The Great Red Dragon and the Woman Clothed with the Sun by William Blake |
The Planned Parenthood stuff has been eating at me, too.
I think in the case of the elected officials and billionaires who back them, we've got a case of human sacrifice to evil gods in exchange for power. I also think of Orwell, as usual: "If you want a picture of the future, imagine a boot stamping on a human face, forever."
As far as supporters go, I think we have two camps: one that sees abortion as a necessary evil and the health care services Planned Parenthood provides as an indispensable good (all of which can be swallowed by deconstructing or rationalizing what the preborn are or by looking the other way), and the Nietzscheans, who basically rank weak, dependent life as inferior to stronger, independent life, and an ideal as mattering more than a person.
In this case, we have the left's version of the right's frequent justification of war: if you want to make an omelet, you have to break a few eggs. In terms of the movement to defund Planned Parenthood, I think their biggest mistake was bring Cecil the Lion into the discussion. They increased the polarization of people who might have been on the verge of converting. I think the videos were eye-opening; it's this stupid memifying effect of Facebook where people rejoice in their rightness and triumph over their enemies' wrongness that really ticks me off.
It's something I'd like to tie to the Sea Devil.
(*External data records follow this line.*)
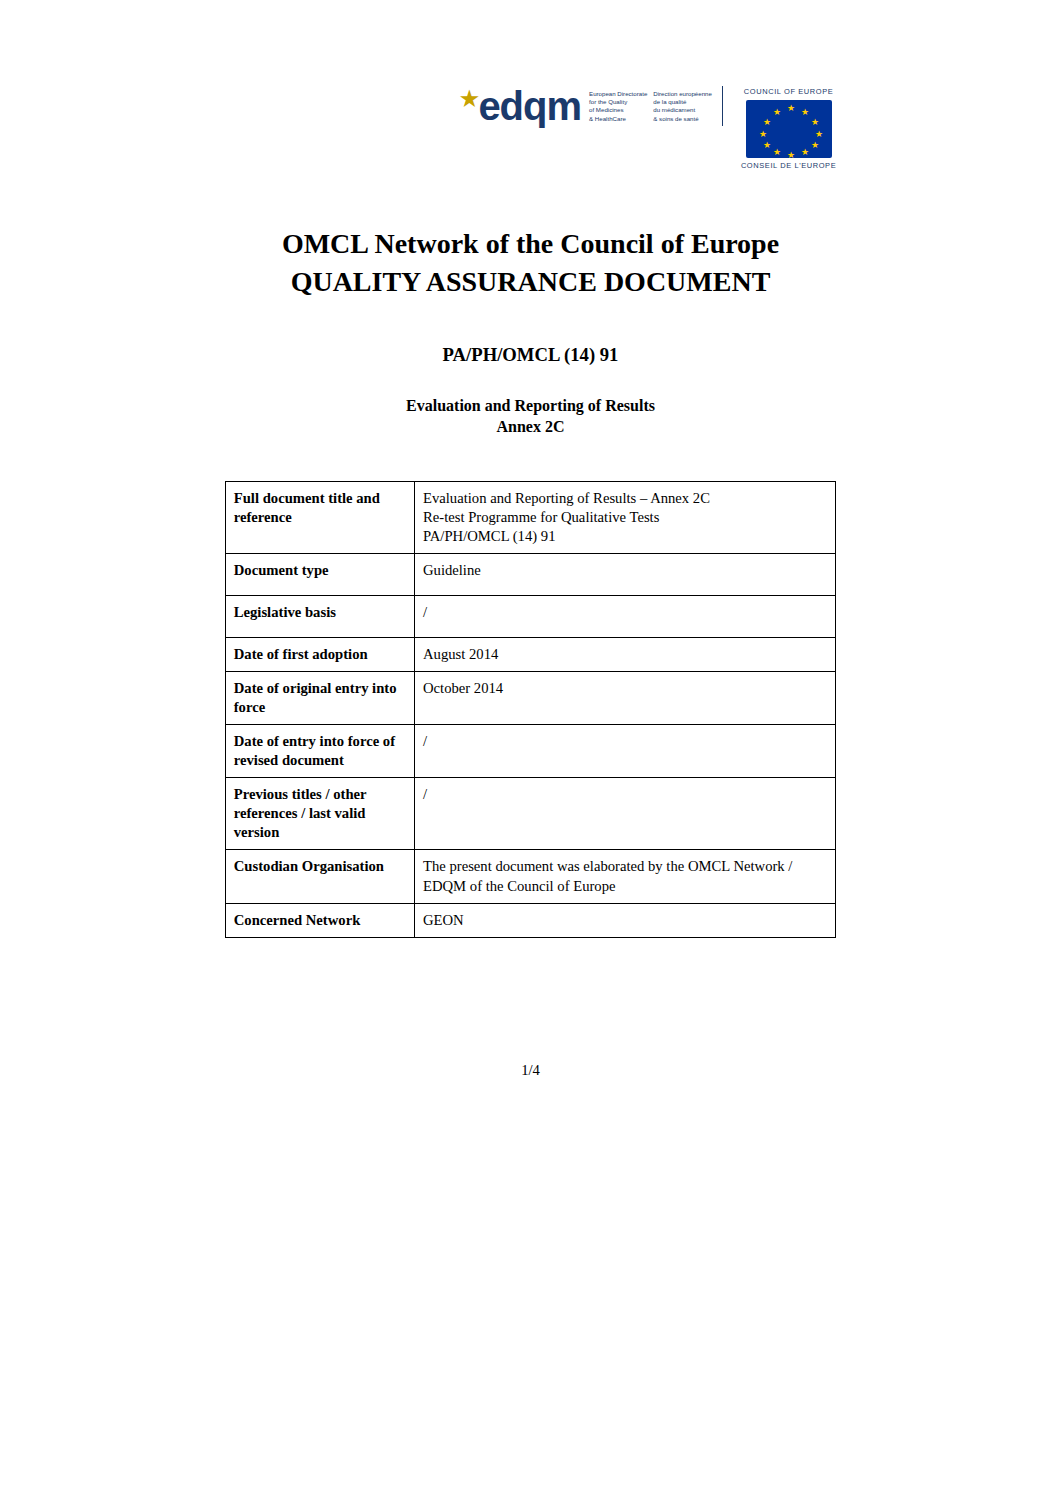★edqm
European Directorate
for the Quality
of Medicines
& HealthCare
Direction européenne
de la qualité
du médicament
& soins de santé
COUNCIL OF EUROPE
★ ★ ★ ★ ★ ★ ★ ★ ★ ★ ★ ★
CONSEIL DE L'EUROPE
OMCL Network of the Council of Europe
QUALITY ASSURANCE DOCUMENT
PA/PH/OMCL (14) 91
Evaluation and Reporting of Results
Annex 2C
| Full document title and reference | Evaluation and Reporting of Results – Annex 2C Re-test Programme for Qualitative Tests PA/PH/OMCL (14) 91 |
| Document type | Guideline |
| Legislative basis | / |
| Date of first adoption | August 2014 |
| Date of original entry into force | October 2014 |
| Date of entry into force of revised document | / |
| Previous titles / other references / last valid version | / |
| Custodian Organisation | The present document was elaborated by the OMCL Network / EDQM of the Council of Europe |
| Concerned Network | GEON |
1/4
One of the things I love about Catholicism is that we're all sinners, we all have to enter the Church on our knees, and we are all elevated by God the Father's gift and sacrifice of His Son. We've got so many parents who want children and so many kids who are destroyed. I think the right tends to be unjust in not offering up enough support to single mothers, prenatal care, food and medical support, and adoption aid, and the left tends to be unjust in the same freaking way, except they pretend to be sympathetic by saying, "It's okay: we can make the pregnancy go away and offer all sorts of ways of pretending a child isn't a child."
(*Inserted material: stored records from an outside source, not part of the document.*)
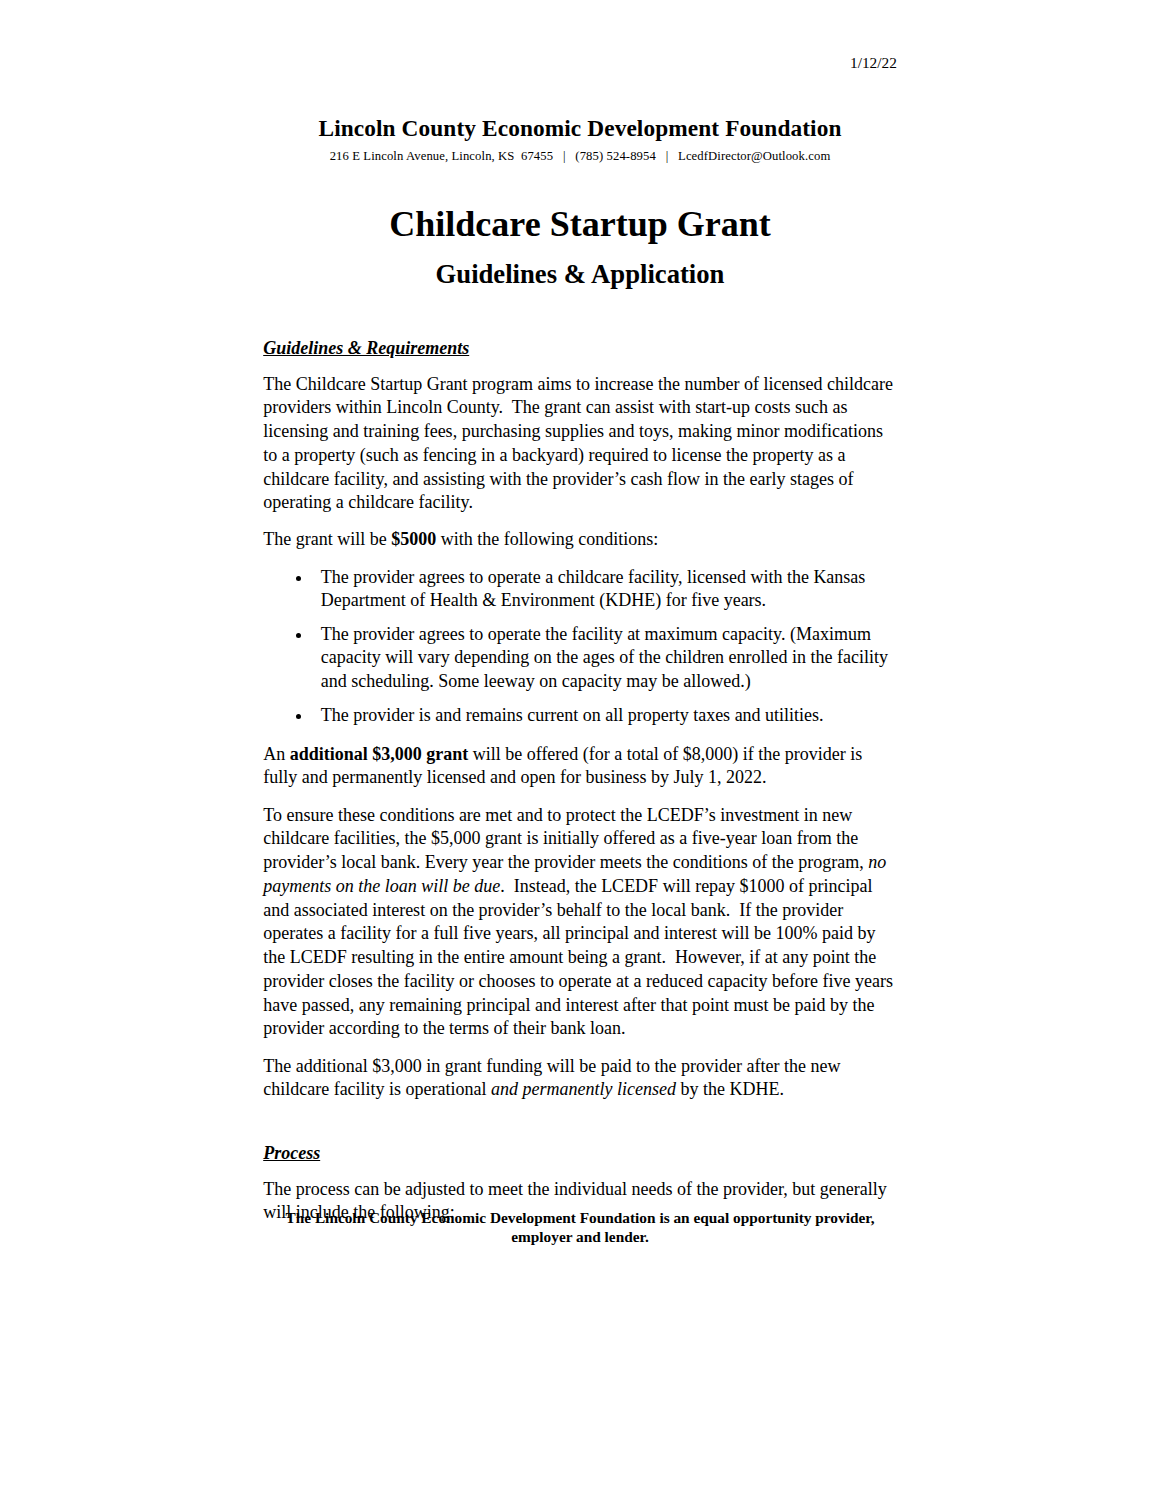1/12/22
Lincoln County Economic Development Foundation
216 E Lincoln Avenue, Lincoln, KS 67455 | (785) 524-8954 | LcedfDirector@Outlook.com
Childcare Startup Grant
Guidelines & Application
Guidelines & Requirements
The Childcare Startup Grant program aims to increase the number of licensed childcare providers within Lincoln County. The grant can assist with start-up costs such as licensing and training fees, purchasing supplies and toys, making minor modifications to a property (such as fencing in a backyard) required to license the property as a childcare facility, and assisting with the provider’s cash flow in the early stages of operating a childcare facility.
The grant will be $5000 with the following conditions:
The provider agrees to operate a childcare facility, licensed with the Kansas Department of Health & Environment (KDHE) for five years.
The provider agrees to operate the facility at maximum capacity. (Maximum capacity will vary depending on the ages of the children enrolled in the facility and scheduling. Some leeway on capacity may be allowed.)
The provider is and remains current on all property taxes and utilities.
An additional $3,000 grant will be offered (for a total of $8,000) if the provider is fully and permanently licensed and open for business by July 1, 2022.
To ensure these conditions are met and to protect the LCEDF’s investment in new childcare facilities, the $5,000 grant is initially offered as a five-year loan from the provider’s local bank. Every year the provider meets the conditions of the program, no payments on the loan will be due. Instead, the LCEDF will repay $1000 of principal and associated interest on the provider’s behalf to the local bank. If the provider operates a facility for a full five years, all principal and interest will be 100% paid by the LCEDF resulting in the entire amount being a grant. However, if at any point the provider closes the facility or chooses to operate at a reduced capacity before five years have passed, any remaining principal and interest after that point must be paid by the provider according to the terms of their bank loan.
The additional $3,000 in grant funding will be paid to the provider after the new childcare facility is operational and permanently licensed by the KDHE.
Process
The process can be adjusted to meet the individual needs of the provider, but generally will include the following:
The Lincoln County Economic Development Foundation is an equal opportunity provider,
employer and lender.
So the right dumps you after you have the kid, and the left dumps the kid and then you after dumping the kid. The left is the more devious: if you look straight at what they are doing, you see the support they are willing to offer women is the extermination of their children.
In my world of paranoia about the ultra powerful, though, I have two thoughts about the right. One is that they need to consistently look like they are fighting abortion and deliberately keep on losing the fight so that they hold onto the Catholic vote indefinitely. The other is the fact that the ultra powerful are currently working on living indefinitely, which means they had to create a gigantic middle class to grow the sort of wealth necessary to fund all the technological advantages they hope to exploit.
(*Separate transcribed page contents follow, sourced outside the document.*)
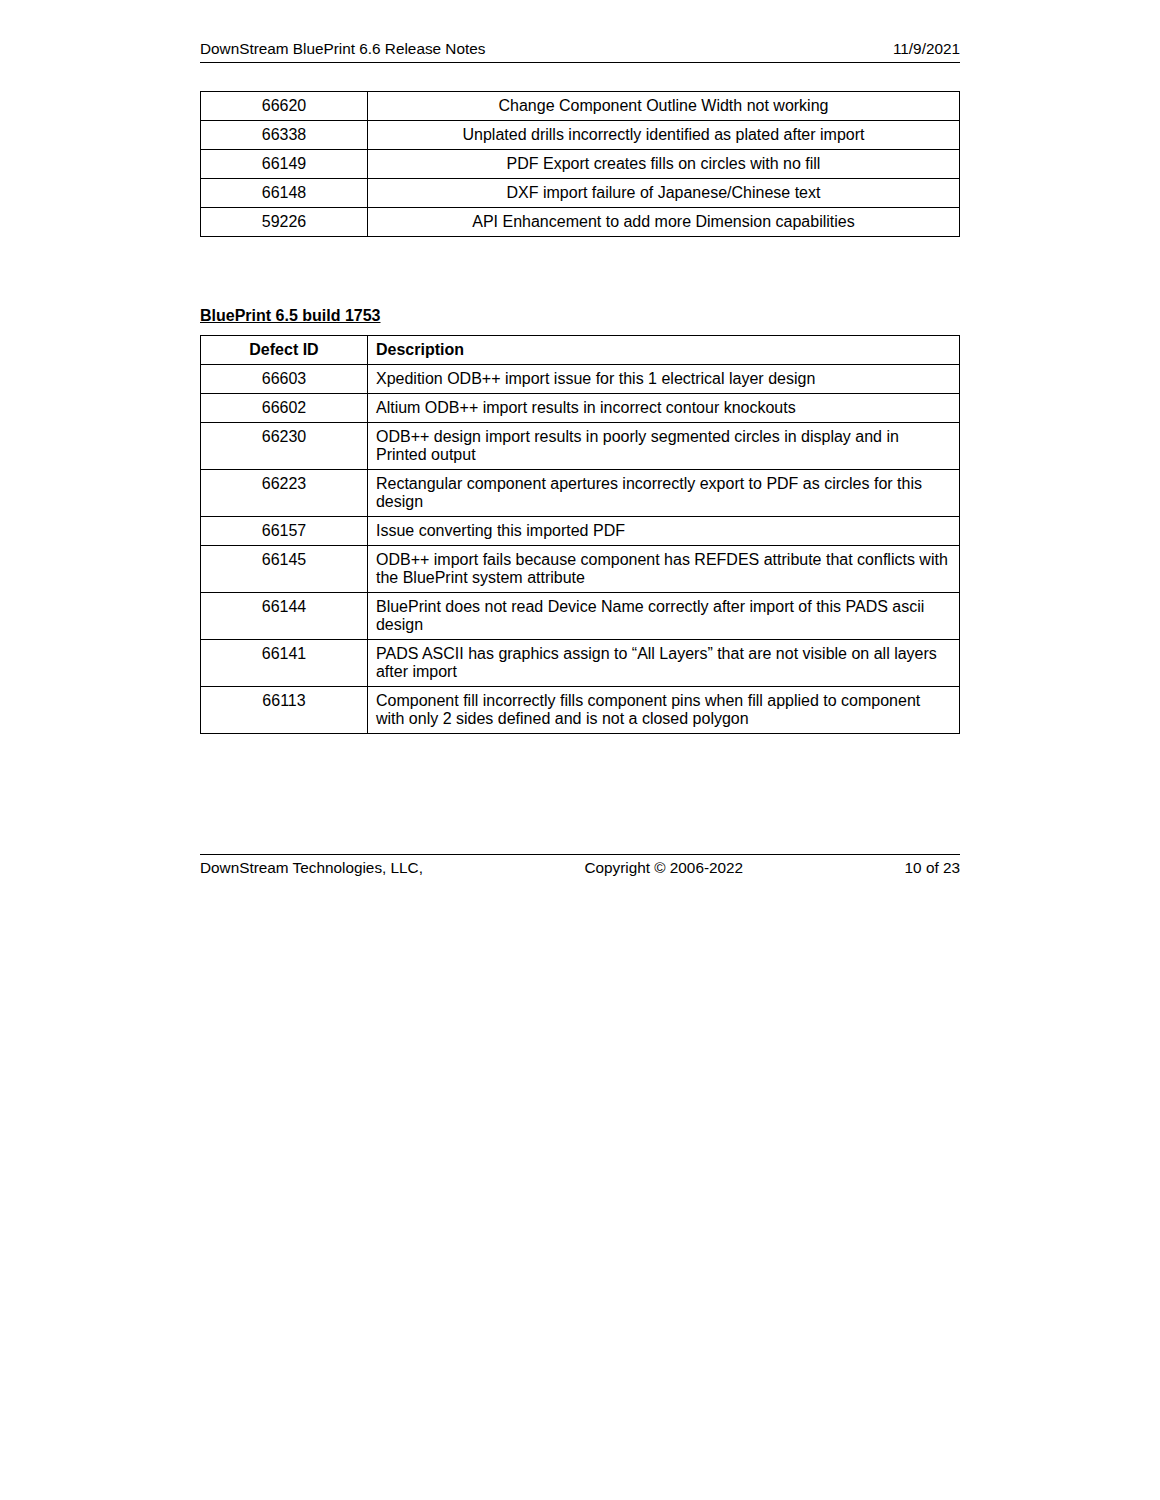DownStream BluePrint 6.6 Release Notes 11/9/2021
| 66620 | Change Component Outline Width not working |
| 66338 | Unplated drills incorrectly identified as plated after import |
| 66149 | PDF Export creates fills on circles with no fill |
| 66148 | DXF import failure of Japanese/Chinese text |
| 59226 | API Enhancement to add more Dimension capabilities |
BluePrint 6.5 build 1753
| Defect ID | Description |
| --- | --- |
| 66603 | Xpedition ODB++ import issue for this 1 electrical layer design |
| 66602 | Altium ODB++ import results in incorrect contour knockouts |
| 66230 | ODB++ design import results in poorly segmented circles in display and in Printed output |
| 66223 | Rectangular component apertures incorrectly export to PDF as circles for this design |
| 66157 | Issue converting this imported PDF |
| 66145 | ODB++ import fails because component has REFDES attribute that conflicts with the BluePrint system attribute |
| 66144 | BluePrint does not read Device Name correctly after import of this PADS ascii design |
| 66141 | PADS ASCII has graphics assign to “All Layers” that are not visible on all layers after import |
| 66113 | Component fill incorrectly fills component pins when fill applied to component with only 2 sides defined and is not a closed polygon |
DownStream Technologies, LLC, Copyright © 2006-2022 10 of 23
And now that America has produced that sort of wealth, they can begin shrinking the middle class again, mainly through college debt. Meanwhile, they have helped rebrand the Nazi-style research necessary to live indefinitely as women's health, nanotech as cancer research, interfaces between human and artificial intelligence as progress, etc. In education, we've had to deemphasize the humanities so nobody has too much attachment to the human experience as we've known it.
The less art, music, and poetry in the world, the less people will value what it means to be human or feel nostalgia about things that exalted the human experience (mainly, God) or that created boundaries around the human experience (mainly, death).